Bande dessinée

Jean-Christophe Deveney

Portraits de Persil

✒ Mehdi Ain-Bouzid

(Librairie L'Alternative, Neuilly-Plaisance)

Après le remarqué Soli Deo Gloria qui suivait deux orphelins s'extirpant de leurs destins tragiques grâce à la musique, Jean-Christophe Deveney se penche sur les vertus émancipatrices de la peinture. C’est avec la palette de Saïd Sassine, à l'origine du projet, qu’est née cette toile pittoresque.
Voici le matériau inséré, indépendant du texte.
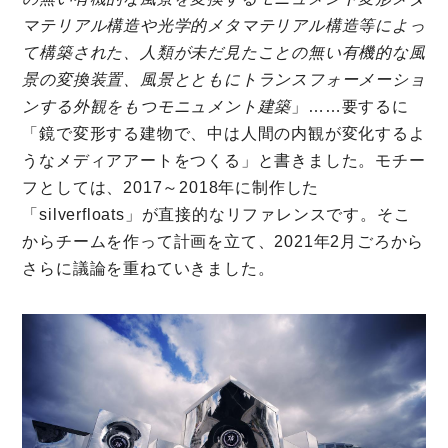
マテリアル構造や光学的メタマテリアル構造等によっ
て構築された、人類が未だ見たことの無い有機的な風
景の変換装置、風景とともにトランスフォーメーショ
ンする外観をもつモニュメント建築
」……要するに
「鏡で変形する建物で、中は人間の内観が変化するよ
うなメディアアートをつくる」と書きました。モチー
フとしては、2017～2018年に制作した
「silverfloats」が直接的なリファレンスです。そこ
からチームを作って計画を立て、2021年2月ごろから
さらに議論を重ねていきました。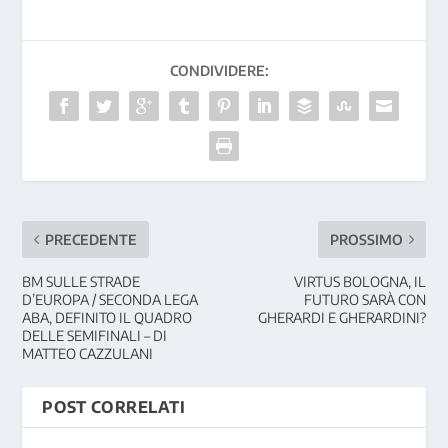
CONDIVIDERE:
PRECEDENTE
PROSSIMO
BM SULLE STRADE
VIRTUS BOLOGNA, IL
D’EUROPA / SECONDA LEGA
FUTURO SARÀ CON
ABA, DEFINITO IL QUADRO
GHERARDI E GHERARDINI?
DELLE SEMIFINALI – DI
MATTEO CAZZULANI
POST CORRELATI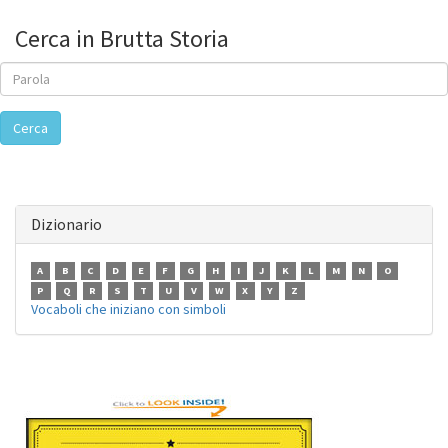
Cerca in Brutta Storia
Cerca
Dizionario
A
B
C
D
E
F
G
H
I
J
K
L
M
N
O
P
Q
R
S
T
U
V
W
X
Y
Z
Vocaboli che iniziano con simboli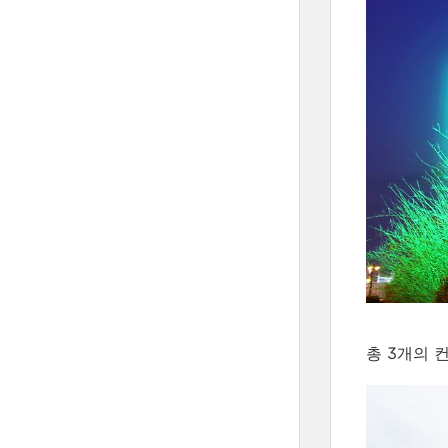
총 3개의 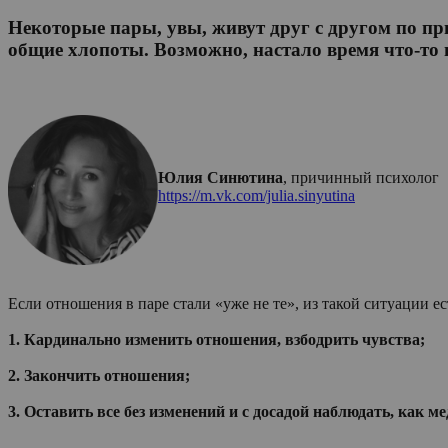
Некоторые пары, увы, живут друг с другом по пр
общие хлопоты. Возможно, настало время что-то 
Юлия Синютина
, причинный психолог
https://m.vk.com/julia.sinyutina
Если отношения в паре стали «уже не те», из такой ситуации ес
1. Кардинально изменить отношения, взбодрить чувства;
2. Закончить отношения;
3. Оставить все без изменений и с досадой наблюдать, как м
Dans une France alternative inspirée du Second Empire, Lina s'offre une retraite bucolique et solitaire à la campagne, profitant de la maison isolée que lui prête une amie, loin de la capitale. Dans ce petit bout de paradis forestier, la jeune citadine espère retrouver l'essence de son art au contact de la nature, redonner vie à ses pinceaux. C'est du moins l'une des raisons de son isolement. Car si Lina ressent un tel besoin de respirer la beauté du monde, c'est parce qu'elle étouffe face aux conventions conjugales qu’elle a laissées derrière elle. Fuyant entre les feuillages, sa quête prend un tournant merveilleux quand elle découvre les habitants secrets de la forêt. Esprits de la nature et feux follets accompagnent ses déambulations jusqu'à sa rencontre avec Persil, centaure en bois, fasciné par l'art de la jeune femme. Entre les deux personnages se noue bientôt une relation profondément intime, tandis que défilent les saisons dans un monde s’apprêtant à rentrer en guerre. Impossible en parcourant ces pages de ne pas penser à une œuvre du Studio Ghibli : la rondeur du dessin, le jeu de couleurs qui accompagne chaque saison et la dimension écologique de cette fable s’inscrivent dans la lignée des films d’animation japonais. On ressent à chaque case l'émerveillement d'une œuvre imaginée comme un conte destiné à un public jeunesse. Mais Portraits de Persil n'a rien d’une histoire pour enfants. Tandis que Lina et Persil apprennent à se connaître, l'épanouissement de la jeune femme se confronte aux angoisses du monde réel. Dans ce jeu entre deux êtres de mondes différents (qui rappelle fortement La Forme de l'eau de Guillermo Del Toro), jaillissent des thématiques adultes et parfois inattendues, liées à la volonté d'indépendance de Lina. On parle de patriarcat et d'anticonformisme bien sûr, mais aussi de peur de la maternité et de la grossesse, avec des métaphores visuelles saisissantes qui nous font basculer progressivement de l’enchantement à l'horreur. Ce qui commence comme une jolie échappatoire sylvestre prend bientôt des allures de cauchemar et la direction que prend le récit nous rappelle le caractère éphémère de la parenthèse de Lina. Mêlant brillamment le merveilleux et l'épouvante, Portraits de Persil, malgré les sources d’inspiration évoquées plus haut, réussit à trouver sa propre singularité.